- Relator(a)
- Ministra Regina Helena Costa
- Órgão julgador
- Primeira Turma
- Data do julgamento
- 03/04/2018
- Data de publicação
- 17/04/2018
STJ – Acórdão, Rel. Ministra Regina Helena Costa, Primeira Turma, j. 03/04/2018, p. 17/04/2018
PROCESSUAL CIVIL. AGRAVO INTERNO NO RECURSO ESPECIAL. CÓDIGO DE PROCESSO CIVIL DE 2015. APLICABILIDADE. VIOLAÇÃO AO ART. 1.022 DO CPC. DEFICIÊNCIA DE FUNDAMENTAÇÃO. AUSÊNCIA DE COMBATE A FUNDAMENTOS AUTÔNOMOS DO ACÓRDÃO. RAZÕES RECURSAIS DISSOCIADAS. APLICAÇÃO DAS SÚMULAS N. 283 E 284/STF. EXISTÊNCIA DE VÍCIO NO PROCESSO ADMINISTRATIVO. DESPROPORCIONALIDADE DE MULTA. REVISÃO. IMPOSSIBILIDADE. SÚMULA N. 7/STJ. ARGUMENTOS INSUFICIENTES PARA DESCONSTITUIR A DECISÃO ATACADA. APLICAÇÃO DE MULTA. ART. 1.021, § 4º, DO CÓDIGO DE PROCESSO CIVIL DE 2015. DESCABIMENTO. I - Consoante o decidido pelo Plenário desta Corte na sessão realizada em 09.03.2016, o regime recursal será determinado pela data da publicação do provimento jurisdicional impugnado. Aplica-se o Código de Processo Civil de 2015. II - A jurisprudência desta Corte considera deficiente a fundamentação quando a arguição de ofensa ao dispositivo de lei federal é genérica, sem demonstração efetiva da contrariedade, bem como quando a parte deixa de impugnar fundamento suficiente para manter o acórdão recorrido, apresentando razões recursais dissociadas dos fundamentos utilizados pela Corte de origem.
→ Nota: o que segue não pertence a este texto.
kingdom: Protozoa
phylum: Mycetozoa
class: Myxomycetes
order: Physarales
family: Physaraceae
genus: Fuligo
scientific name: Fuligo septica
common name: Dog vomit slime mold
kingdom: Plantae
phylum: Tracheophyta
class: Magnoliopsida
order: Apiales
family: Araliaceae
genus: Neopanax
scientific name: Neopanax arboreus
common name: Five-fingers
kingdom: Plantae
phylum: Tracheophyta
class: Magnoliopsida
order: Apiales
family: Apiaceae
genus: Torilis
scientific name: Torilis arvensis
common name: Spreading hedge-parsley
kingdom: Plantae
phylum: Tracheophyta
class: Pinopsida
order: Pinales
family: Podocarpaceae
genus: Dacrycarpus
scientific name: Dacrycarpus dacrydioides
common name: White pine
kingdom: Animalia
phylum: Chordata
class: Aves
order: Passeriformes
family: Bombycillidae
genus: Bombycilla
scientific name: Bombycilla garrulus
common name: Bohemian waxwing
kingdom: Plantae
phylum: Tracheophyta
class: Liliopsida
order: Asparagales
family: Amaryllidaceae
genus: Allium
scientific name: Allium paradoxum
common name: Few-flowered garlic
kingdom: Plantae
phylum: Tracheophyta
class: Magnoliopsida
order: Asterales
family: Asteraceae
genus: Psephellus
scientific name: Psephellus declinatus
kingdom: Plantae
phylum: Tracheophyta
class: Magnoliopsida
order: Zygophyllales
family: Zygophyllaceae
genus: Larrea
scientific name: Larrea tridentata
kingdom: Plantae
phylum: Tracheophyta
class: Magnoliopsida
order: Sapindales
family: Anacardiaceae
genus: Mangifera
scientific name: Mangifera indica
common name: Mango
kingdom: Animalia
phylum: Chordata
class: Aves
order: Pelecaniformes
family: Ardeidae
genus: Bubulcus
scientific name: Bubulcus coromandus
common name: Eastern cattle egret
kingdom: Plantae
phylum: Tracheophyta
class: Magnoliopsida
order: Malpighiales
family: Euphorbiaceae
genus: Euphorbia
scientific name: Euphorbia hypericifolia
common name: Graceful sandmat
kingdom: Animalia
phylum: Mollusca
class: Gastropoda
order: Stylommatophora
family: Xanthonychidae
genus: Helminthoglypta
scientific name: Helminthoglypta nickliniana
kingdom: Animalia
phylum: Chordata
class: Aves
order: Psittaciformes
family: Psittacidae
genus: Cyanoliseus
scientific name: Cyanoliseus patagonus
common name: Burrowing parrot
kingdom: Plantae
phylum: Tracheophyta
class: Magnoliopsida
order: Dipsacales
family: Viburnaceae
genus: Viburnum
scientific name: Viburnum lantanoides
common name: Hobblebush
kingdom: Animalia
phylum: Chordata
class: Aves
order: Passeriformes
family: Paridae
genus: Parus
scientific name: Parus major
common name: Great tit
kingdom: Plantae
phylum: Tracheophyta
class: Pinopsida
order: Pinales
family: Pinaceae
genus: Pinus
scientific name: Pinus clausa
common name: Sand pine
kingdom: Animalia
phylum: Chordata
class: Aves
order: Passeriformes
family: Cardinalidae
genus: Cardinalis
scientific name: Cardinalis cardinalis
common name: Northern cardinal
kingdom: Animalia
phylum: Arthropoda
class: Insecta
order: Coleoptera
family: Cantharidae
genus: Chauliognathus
Incidência, por analogia, das Súmulas n. 283 e 284/STF. III - In casu, rever o entendimento do Tribunal de origem, que consignou constar nos autos as informações necessárias para a materialização do fato e a identificação do infrator, bem como que a fixação das multas respeitou os princípios da razoabilidade e proporcionalidade, demandaria necessário revolvimento de matéria fática, o que é inviável em sede de recurso especial, à luz do óbice contido na Súmula n. 7/STJ. V - Não apresentados argumentos suficientes para desconstituir a decisão recorrida. VI - Em regra, descabe a imposição da multa, prevista no art. 1.021, § 4º, do Código de Processo Civil de 2015, em razão do mero improvimento do Agravo Interno em votação unânime, sendo necessária a configuração da manifesta inadmissibilidade ou improcedência do recurso a autorizar sua aplicação, o que não ocorreu no caso. VII - Agravo Interno improvido. (AgInt no REsp n. 1.707.779/PR, relatora Ministra Regina Helena Costa, Primeira Turma, julgado em 3/4/2018, DJe de 17/4/2018.)